**Esplora il materiale**
• A. Traduci in inglese questa frase del brano sulla Fondazione Alinari: «La prima caratteristica che deve avere un archivio è essere un luogo accessibile, e sicuramente più accessibile dopo che è diventato pubblico.»
• B. Ricopia dal brano sulla Fondazione Alinari il tratto che va da «Da qui a due» fino a «pubblico più generico.» compreso.
• C. Prosegui il brano sulla Fondazione Alinari, scrivendo il seguito dopo la sua ultima frase.

**Brano di testo**
§ §

Presidente, proviamo a fare un salto in avanti di due anni e immaginiamo che i lavori siano a buon punto se non addirittura finiti. Ci può anticipare come sarà il volto della Fondazione Alinari?

Intanto mi auguro che l’Archivio sarà finalmente sistemato nella sua sede definitiva di Villa Fabbricotti. Attualmente è custodito in un magazzino, per quanto specializzato nella conservazione delle opere d’arte, ma tutto inscatolato, chiuso e, di conseguenza, scarsamente utilizzabile. La prima caratteristica che deve avere un archivio è essere un luogo accessibile, e sicuramente più accessibile dopo che è diventato pubblico. Questo primo passaggio, evidentemente, è un elemento fondamentale.

Da qui a due anni spero anche che sia stata individuata e che siano a buon punto i lavori della sede museale. La nostra ambizione è che possa diventare il Museo nazionale della Fotografia storica, dove il nostro patrimonio costituisca la punta dell’iceberg, visibile e fruibile da parte di un pubblico anche non specializzato. L’ Archivio riguarda chi studia, chi fa ricerca, chi impara a fare delle cose, anche a restaurare il patrimonio, a catalogarlo, il Museo, invece, deve essere percepito anche da un pubblico più generico.

§ §

Output strutturati della posa:
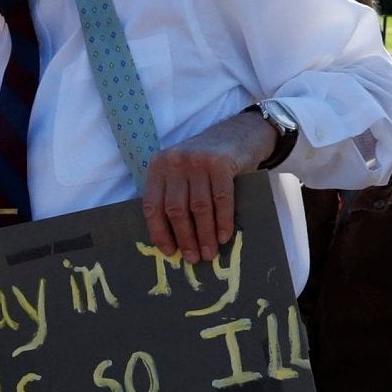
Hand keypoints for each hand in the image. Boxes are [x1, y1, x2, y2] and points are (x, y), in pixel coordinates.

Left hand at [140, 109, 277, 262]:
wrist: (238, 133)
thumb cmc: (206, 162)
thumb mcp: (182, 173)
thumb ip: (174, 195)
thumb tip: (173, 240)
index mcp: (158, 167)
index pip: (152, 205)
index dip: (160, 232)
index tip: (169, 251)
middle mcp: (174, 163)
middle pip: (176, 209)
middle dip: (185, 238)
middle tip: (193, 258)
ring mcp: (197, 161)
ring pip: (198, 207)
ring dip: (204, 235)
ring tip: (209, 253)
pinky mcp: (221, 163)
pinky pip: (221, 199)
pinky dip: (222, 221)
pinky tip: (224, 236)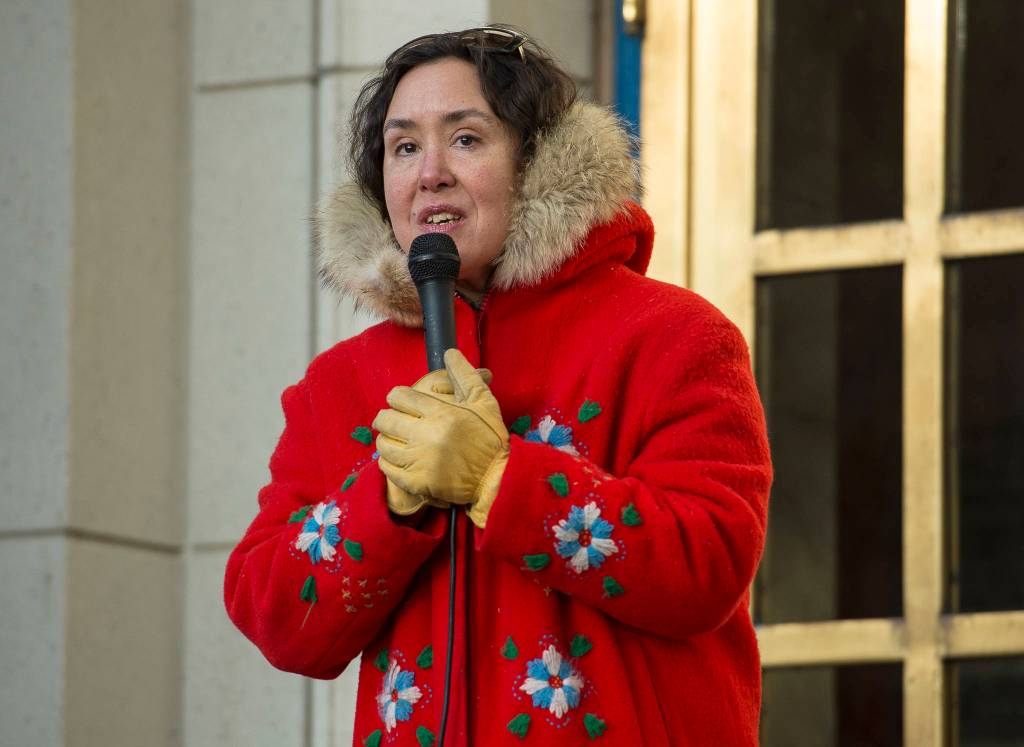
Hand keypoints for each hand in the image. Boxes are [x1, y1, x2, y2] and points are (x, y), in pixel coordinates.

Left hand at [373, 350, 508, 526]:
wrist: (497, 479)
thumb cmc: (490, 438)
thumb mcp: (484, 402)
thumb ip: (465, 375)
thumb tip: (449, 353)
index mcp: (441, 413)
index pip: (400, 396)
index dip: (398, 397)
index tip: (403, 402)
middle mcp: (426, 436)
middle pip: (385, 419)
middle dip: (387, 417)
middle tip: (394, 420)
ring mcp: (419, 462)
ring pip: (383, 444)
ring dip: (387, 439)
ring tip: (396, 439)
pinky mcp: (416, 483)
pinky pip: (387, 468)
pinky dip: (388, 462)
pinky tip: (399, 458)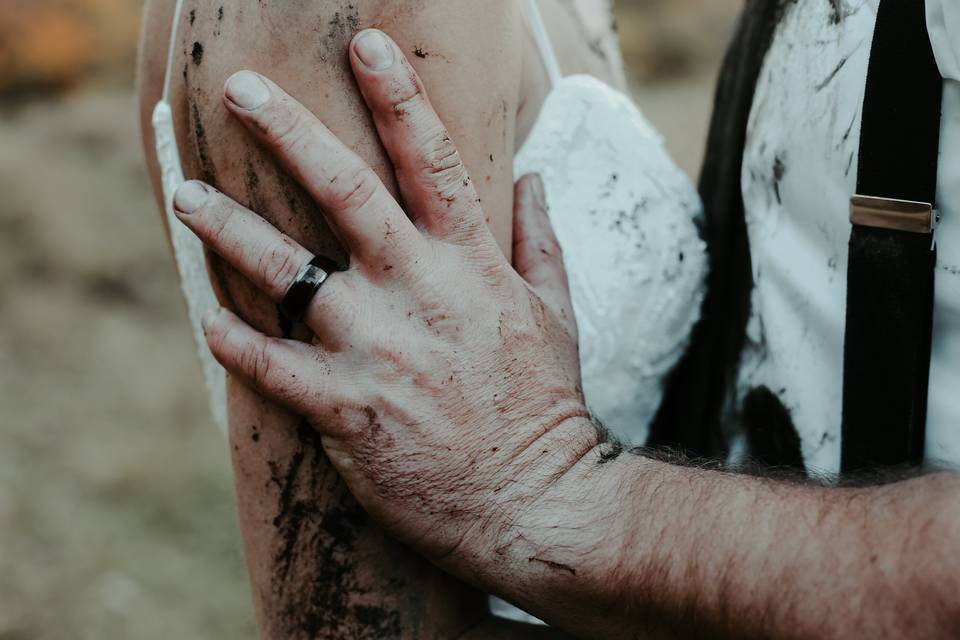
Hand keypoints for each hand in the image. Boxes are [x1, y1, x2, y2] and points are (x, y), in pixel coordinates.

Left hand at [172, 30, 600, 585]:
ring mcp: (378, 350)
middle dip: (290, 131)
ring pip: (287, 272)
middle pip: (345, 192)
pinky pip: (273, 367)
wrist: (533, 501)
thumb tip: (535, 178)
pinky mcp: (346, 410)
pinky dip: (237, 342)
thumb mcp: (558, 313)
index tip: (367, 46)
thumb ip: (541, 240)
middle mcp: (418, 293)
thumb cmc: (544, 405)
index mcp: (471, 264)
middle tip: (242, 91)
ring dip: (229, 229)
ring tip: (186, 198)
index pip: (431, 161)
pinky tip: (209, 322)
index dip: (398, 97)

§ §

**Risposte alle consegne**
• A. The first characteristic an archive must have is to be an accessible place, and certainly more accessible after it has become public.

• B.
Da qui a due anni spero anche che sia stata individuata e che siano a buon punto i lavori della sede museale. La nostra ambizione è che possa diventare il Museo nazionale della Fotografia storica, dove il nostro patrimonio costituisca la punta dell’iceberg, visibile e fruibile da parte di un pubblico anche non specializzato. L’ Archivio riguarda chi studia, chi fa ricerca, chi impara a fare delle cose, anche a restaurare il patrimonio, a catalogarlo, il Museo, invece, deve essere percepito anche da un pubblico più generico.

• C.
Il Museo dovrebbe essere collocato nella zona di piazza Santa Maria Novella?

L’ipotesi è quella che vada collocato in Piazza Santa Maria Novella, nello stesso edificio che ospiterà il Museo della Lingua, in modo tale da avere una serie di sinergie nella gestione di questo spazio.

Tutto questo patrimonio ha cambiato denominazione, da Fratelli Alinari a Fondazione Alinari, quindi, come ha già detto, è diventato pubblico. Ci può spiegare questa scelta da parte della Regione Toscana?

Con una scelta, secondo me di grandissimo coraggio, anche alla luce delle condizioni delle finanze pubbliche, la Regione Toscana, nella persona dell’allora presidente Enrico Rossi, ha ritenuto che un archivio come questo, che rischiava anche una dispersione, andasse salvato, nella sua interezza. È un archivio dalle dimensioni enormi, che proprio nella sua enormità ha la propria identità, ma che stava correndo il rischio di non essere più tenuto insieme.

Nel momento in cui un ente pubblico compra un patrimonio, quel patrimonio, anche se rimane identico, si trasforma, cambia paradigma.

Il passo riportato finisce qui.